Taken together, we provide evidence that the S397-score is more widely applicable than originally intended. To provide a more cost-effective approach for clinical application of the S3-score in individual patient samples, such as even formalin-fixed paraffin-embedded samples, we improved the S397-score by reducing the number of signature genes from 97 to 15 especially for expression analyses through RT-PCR. Our improved S315-score was validated using RT-PCR technology in a cohort of 108 ccRCC cases, clearly indicating that the S315-score was associated with CSS in the complete cohort, as well as non-metastatic and metastatic subsets. Moreover, the S315-score improves prediction of CSS by the currently clinically applied SSIGN score, which is based on clinical parameters and pathologic features. Finally, the S315-score allows risk prediction in tumor and metastases tissue.
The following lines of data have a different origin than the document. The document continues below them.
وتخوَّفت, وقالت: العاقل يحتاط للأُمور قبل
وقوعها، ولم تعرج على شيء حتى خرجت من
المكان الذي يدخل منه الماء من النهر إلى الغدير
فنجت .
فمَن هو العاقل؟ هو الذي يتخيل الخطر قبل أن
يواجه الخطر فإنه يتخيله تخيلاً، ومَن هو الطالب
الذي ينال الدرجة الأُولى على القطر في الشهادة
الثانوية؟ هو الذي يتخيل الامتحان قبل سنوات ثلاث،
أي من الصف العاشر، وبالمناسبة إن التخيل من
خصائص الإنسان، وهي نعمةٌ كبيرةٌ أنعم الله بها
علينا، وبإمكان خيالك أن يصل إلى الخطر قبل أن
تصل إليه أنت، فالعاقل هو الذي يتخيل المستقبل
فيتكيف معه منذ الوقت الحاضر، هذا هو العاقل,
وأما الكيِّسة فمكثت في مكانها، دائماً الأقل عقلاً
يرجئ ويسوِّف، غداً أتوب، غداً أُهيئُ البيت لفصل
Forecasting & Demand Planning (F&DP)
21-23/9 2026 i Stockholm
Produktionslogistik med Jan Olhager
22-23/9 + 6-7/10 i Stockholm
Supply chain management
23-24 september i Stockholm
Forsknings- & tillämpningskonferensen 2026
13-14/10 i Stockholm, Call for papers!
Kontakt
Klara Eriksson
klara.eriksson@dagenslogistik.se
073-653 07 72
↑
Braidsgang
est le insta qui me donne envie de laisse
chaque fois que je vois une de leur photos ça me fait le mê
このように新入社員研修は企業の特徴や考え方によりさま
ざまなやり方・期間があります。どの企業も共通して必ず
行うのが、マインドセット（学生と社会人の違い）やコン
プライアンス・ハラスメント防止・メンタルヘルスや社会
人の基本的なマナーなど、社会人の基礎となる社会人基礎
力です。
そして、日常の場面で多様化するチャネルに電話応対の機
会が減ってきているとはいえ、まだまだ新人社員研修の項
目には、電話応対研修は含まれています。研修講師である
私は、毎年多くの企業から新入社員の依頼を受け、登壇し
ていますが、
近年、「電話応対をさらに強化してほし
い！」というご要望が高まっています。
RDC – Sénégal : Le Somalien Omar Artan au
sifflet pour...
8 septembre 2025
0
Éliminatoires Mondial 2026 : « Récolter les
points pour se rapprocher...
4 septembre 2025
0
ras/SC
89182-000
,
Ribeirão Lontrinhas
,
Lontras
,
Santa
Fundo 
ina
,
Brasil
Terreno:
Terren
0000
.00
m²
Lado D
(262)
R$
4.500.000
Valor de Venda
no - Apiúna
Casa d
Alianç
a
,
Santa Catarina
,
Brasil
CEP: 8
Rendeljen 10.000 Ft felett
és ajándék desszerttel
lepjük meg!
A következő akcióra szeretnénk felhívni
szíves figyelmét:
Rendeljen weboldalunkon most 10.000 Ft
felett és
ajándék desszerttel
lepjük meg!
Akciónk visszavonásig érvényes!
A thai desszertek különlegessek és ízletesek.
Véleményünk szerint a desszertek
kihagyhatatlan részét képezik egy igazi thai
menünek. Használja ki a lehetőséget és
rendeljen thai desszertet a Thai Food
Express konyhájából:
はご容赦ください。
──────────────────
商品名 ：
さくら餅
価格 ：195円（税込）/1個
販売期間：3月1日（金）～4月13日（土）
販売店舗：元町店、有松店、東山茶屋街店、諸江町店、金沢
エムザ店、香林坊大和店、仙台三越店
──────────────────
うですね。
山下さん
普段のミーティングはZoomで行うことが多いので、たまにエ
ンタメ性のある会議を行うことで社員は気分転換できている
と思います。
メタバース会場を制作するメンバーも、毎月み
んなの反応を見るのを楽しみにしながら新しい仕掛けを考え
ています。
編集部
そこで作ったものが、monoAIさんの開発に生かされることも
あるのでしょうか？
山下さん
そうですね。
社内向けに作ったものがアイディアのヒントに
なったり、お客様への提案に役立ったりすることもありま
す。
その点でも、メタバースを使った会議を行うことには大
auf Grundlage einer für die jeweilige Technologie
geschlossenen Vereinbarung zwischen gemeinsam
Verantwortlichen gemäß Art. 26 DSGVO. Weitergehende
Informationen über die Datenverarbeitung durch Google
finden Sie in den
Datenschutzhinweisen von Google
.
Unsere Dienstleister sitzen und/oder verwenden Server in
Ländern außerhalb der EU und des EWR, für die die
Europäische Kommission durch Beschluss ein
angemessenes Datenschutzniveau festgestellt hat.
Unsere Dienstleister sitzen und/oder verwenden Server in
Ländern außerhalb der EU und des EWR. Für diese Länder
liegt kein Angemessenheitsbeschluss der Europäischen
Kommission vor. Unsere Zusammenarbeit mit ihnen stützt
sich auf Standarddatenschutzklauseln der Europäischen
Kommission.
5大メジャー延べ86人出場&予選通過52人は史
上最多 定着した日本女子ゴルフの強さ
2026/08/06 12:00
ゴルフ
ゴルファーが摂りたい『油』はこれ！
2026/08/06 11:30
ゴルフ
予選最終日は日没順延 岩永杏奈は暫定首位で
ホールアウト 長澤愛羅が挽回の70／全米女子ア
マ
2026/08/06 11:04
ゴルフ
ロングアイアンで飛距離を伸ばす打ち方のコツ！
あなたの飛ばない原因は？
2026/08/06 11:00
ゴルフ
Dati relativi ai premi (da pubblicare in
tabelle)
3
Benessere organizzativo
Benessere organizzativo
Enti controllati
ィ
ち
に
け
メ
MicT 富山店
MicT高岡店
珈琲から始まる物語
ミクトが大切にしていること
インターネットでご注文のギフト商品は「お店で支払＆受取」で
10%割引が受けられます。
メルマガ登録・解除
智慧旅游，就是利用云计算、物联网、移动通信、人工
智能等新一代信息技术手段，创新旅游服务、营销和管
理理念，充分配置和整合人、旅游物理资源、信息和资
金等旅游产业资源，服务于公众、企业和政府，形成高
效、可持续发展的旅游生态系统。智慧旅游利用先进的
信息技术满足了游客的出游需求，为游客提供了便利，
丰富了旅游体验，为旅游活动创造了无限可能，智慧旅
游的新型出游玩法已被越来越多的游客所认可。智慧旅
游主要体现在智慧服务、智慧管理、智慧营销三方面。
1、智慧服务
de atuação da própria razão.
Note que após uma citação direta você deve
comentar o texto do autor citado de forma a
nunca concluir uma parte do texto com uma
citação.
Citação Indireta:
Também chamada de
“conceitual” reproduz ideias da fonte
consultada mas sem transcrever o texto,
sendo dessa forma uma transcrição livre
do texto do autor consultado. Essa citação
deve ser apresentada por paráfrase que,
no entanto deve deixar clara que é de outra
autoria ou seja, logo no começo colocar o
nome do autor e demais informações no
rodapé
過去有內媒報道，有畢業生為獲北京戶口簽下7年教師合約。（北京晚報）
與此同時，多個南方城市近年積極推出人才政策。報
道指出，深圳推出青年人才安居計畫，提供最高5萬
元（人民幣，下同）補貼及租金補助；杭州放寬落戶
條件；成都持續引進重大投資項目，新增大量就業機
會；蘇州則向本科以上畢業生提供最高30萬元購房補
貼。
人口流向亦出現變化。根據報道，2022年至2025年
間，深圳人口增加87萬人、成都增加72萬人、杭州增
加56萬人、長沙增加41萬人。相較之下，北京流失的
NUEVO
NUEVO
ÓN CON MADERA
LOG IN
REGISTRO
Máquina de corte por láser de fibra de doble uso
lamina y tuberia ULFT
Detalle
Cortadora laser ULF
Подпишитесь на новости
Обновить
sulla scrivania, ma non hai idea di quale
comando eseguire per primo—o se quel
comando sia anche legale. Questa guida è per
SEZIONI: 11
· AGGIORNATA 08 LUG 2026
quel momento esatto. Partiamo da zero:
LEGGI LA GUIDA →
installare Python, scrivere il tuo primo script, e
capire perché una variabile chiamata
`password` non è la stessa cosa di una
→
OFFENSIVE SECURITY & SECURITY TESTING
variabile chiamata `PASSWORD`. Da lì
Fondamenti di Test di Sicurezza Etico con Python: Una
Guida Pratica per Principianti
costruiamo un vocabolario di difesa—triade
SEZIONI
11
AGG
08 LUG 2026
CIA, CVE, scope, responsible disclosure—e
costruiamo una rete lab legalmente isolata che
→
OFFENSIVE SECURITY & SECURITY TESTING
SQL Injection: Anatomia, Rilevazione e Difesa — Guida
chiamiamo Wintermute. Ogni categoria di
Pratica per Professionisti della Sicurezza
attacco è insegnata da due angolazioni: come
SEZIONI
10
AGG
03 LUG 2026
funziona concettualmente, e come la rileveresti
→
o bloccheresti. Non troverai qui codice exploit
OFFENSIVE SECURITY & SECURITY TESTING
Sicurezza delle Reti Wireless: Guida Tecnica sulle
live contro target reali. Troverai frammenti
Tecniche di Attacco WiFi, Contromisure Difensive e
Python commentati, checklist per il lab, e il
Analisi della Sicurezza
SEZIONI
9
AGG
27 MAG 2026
In summary, we found that our score enables valid prediction of patient outcome even if applied to different sample types (e.g., primary and metastatic tissue) and independent cohorts (e.g., patients treated with TKIs). Moreover, different platforms (RNA-seq, microarray) and technologies more appropriate for clinical utility (qRT-PCR) can be used for prediction of patient risk by the S3-score. Further prospective studies are warranted to assess the implementation of the score into clinical practice with consequences on personalized patient care.
Conclusions
Since the stratification of patients to identify those with worse prognosis is increasingly important, especially for treatment selection, the molecular subtyping through gene expression signatures may be promising for ccRCC patients. In the present work, the clinical utility of the gene expression-based S3-score, which reflects the similarity of the tumor to its cell of origin in the nephron, was assessed in independent cohorts. The 97 gene-based S397-score and a simplified 15-gene RT-PCR-based S315-score are significantly associated with CSS or progression-free survival in non-metastatic and metastatic ccRCC patients, as well as in TKI-treated patients. As a result, this score, as a promising, cost-effective, and robust diagnostic tool, enables the risk stratification of patients with ccRCC in clinical practice in the non-metastatic, metastatic, and sunitinib-treated setting.